Brian J. Grim, Ph.D. (葛百彦)

A Pew Research Center religious diversity study – based on methodology I developed with Todd Johnson – finds that about one-in-three people live in countries with high religious diversity (also see Chapter 3 in our book, The World’s Religions in Figures).

While the majority of the world’s countries (59%) have relatively low religious diversity, because many countries with low diversity have small populations, only a third (33%) of the world’s people live in them according to the study. About a third (32%) of the world’s people live in countries with moderate religious diversity and another third (35%) live in countries with high or very high religious diversity.

China has a very diverse mixture of the eight major religious groups counted in the Pew study: Buddhists (18.2%), Christians (5.1%), unaffiliated (52.2%), Muslims (1.8%), other religions (0.7%), Hindus (<1%), folk religionists (21.9%) and Jews (<1%).

During the Cultural Revolution of the 1960s and 1970s, religion was completely outlawed and people were routinely beaten and killed for having superstitious or religious beliefs.
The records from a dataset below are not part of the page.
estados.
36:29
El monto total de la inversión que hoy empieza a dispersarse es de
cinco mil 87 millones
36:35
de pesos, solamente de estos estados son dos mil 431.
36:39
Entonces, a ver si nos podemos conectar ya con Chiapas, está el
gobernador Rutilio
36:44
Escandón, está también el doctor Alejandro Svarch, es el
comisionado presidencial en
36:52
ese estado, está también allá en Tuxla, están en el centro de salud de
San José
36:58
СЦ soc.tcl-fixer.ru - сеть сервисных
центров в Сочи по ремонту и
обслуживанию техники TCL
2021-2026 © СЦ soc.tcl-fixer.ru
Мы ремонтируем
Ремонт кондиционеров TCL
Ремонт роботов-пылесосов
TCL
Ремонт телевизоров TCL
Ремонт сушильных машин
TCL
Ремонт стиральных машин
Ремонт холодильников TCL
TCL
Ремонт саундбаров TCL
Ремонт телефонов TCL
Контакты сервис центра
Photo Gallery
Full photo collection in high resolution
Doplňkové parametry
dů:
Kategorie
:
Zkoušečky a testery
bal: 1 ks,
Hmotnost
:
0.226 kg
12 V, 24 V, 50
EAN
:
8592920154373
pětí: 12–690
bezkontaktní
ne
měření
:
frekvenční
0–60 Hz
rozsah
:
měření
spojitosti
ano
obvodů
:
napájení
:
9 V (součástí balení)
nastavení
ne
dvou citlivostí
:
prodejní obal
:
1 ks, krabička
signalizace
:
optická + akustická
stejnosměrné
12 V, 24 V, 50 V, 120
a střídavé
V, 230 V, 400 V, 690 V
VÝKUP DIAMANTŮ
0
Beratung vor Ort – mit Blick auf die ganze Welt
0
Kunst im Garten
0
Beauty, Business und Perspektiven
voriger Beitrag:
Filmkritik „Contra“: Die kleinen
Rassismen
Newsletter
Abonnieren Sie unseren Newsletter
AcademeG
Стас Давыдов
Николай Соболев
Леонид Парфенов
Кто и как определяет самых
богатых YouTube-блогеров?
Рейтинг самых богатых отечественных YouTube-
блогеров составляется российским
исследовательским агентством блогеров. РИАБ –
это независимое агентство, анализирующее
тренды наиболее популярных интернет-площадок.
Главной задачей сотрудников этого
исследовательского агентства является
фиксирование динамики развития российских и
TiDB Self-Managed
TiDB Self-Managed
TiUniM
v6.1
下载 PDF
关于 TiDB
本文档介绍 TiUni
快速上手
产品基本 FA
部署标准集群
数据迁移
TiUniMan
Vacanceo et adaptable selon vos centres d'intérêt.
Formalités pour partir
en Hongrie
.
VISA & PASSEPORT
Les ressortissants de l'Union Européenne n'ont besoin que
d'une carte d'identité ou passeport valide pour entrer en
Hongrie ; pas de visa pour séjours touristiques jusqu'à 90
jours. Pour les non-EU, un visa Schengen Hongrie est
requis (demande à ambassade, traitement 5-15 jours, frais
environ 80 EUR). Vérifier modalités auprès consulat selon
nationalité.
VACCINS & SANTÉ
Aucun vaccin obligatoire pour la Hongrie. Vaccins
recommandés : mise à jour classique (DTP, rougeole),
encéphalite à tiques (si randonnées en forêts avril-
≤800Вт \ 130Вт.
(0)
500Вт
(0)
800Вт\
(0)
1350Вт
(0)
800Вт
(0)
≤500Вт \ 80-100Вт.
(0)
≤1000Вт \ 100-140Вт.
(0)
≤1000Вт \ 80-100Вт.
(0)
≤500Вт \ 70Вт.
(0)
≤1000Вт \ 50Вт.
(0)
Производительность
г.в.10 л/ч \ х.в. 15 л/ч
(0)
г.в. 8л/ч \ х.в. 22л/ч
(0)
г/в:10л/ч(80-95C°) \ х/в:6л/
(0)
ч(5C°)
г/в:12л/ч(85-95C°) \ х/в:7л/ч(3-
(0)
While it is true that today China has very high government restrictions on religion relative to other countries in the world, current conditions are far less restrictive than they were in the 1960s and 1970s.

Today, China has the world’s largest Buddhist population, largest folk religionist population, largest Taoist population, 9th largest Christian population and 17th largest Muslim population – ranking between Yemen and Saudi Arabia (Pew Research Center 2012).